Otherwise you're making the assumption that Japan, because shorter, is somehow worse than a taller population country than Belgium.
http://www.ncbi.nlm.nih.gov/pubmed/15073143
I thought most researched suggested the opposite (ex http://www.ncbi.nlm.nih.gov/pmc/articles/PMC1071721/)
Populations get taller though improved nutrition and reduced disease risks. Those tend to be associated with a range of really good things. But, within a population nutrition and disease tend to rise and fall together so the negative impacts of height are more important.
Alternatively, height is only apparent in your teen years, more people getting that far has huge impacts on overall longevity.

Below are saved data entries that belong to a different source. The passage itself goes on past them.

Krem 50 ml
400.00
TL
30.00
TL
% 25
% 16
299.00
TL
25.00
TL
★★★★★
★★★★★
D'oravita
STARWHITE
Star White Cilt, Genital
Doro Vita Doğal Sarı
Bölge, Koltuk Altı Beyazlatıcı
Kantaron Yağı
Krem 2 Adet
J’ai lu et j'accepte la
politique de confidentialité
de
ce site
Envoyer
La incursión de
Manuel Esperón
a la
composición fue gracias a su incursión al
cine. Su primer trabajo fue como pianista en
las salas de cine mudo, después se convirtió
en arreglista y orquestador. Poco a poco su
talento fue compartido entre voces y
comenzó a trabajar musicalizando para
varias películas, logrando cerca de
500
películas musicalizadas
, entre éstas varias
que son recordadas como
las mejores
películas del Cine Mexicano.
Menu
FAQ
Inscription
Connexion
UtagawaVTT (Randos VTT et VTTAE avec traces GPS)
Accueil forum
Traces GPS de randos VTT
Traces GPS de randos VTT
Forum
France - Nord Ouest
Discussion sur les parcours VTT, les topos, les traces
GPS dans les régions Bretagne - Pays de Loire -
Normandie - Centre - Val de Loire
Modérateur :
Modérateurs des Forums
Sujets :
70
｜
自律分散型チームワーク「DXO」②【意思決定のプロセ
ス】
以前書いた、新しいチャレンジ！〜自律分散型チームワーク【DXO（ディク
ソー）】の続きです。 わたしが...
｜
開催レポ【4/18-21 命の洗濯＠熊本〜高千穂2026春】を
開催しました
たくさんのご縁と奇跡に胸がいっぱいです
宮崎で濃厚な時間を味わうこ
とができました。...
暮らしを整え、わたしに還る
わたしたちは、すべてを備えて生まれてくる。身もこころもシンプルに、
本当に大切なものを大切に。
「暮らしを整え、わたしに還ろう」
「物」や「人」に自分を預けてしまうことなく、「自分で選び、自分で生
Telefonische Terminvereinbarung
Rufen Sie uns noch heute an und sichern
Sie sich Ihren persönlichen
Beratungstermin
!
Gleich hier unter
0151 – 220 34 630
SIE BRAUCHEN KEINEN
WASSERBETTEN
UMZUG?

http://www.ncdrisc.org/v-height.html
Didn't I read just the opposite in an article on Hacker News just a few hours ago? It claimed that researchers were mistaken in the past, yet the studies cited here are from the past 10 years.
http://www.slate.com/articles/health_and_science/science/201...
http://www.ncbi.nlm.nih.gov/pmc/articles/PMC1071721/
More balanced:
http://journals.plos.org/plosone/article?id=10.1371/journal....
The heart has to work harder, so the heart problems.
Body volume is larger, therefore more chances for cancer.
There is no need for an enhanced ribcage; in heterotopic heart transplantation the old heart is not removed. [1]
(1) https://en.wikipedia.org/wiki/Heart_transplantation#Heteroto...
Across species that line of thinking actually gives rise to Peto's Paradox: https://en.wikipedia.org/wiki/Peto%27s_paradox
> The main strengths of our study are its novel scope of estimating a century of trends in adult height for all countries in the world and for both sexes.
That's really its only strength.
/rant
I read previously that tallness is fairly dependent on good nutrition, which would correlate with overall increase in welfare/quality of life.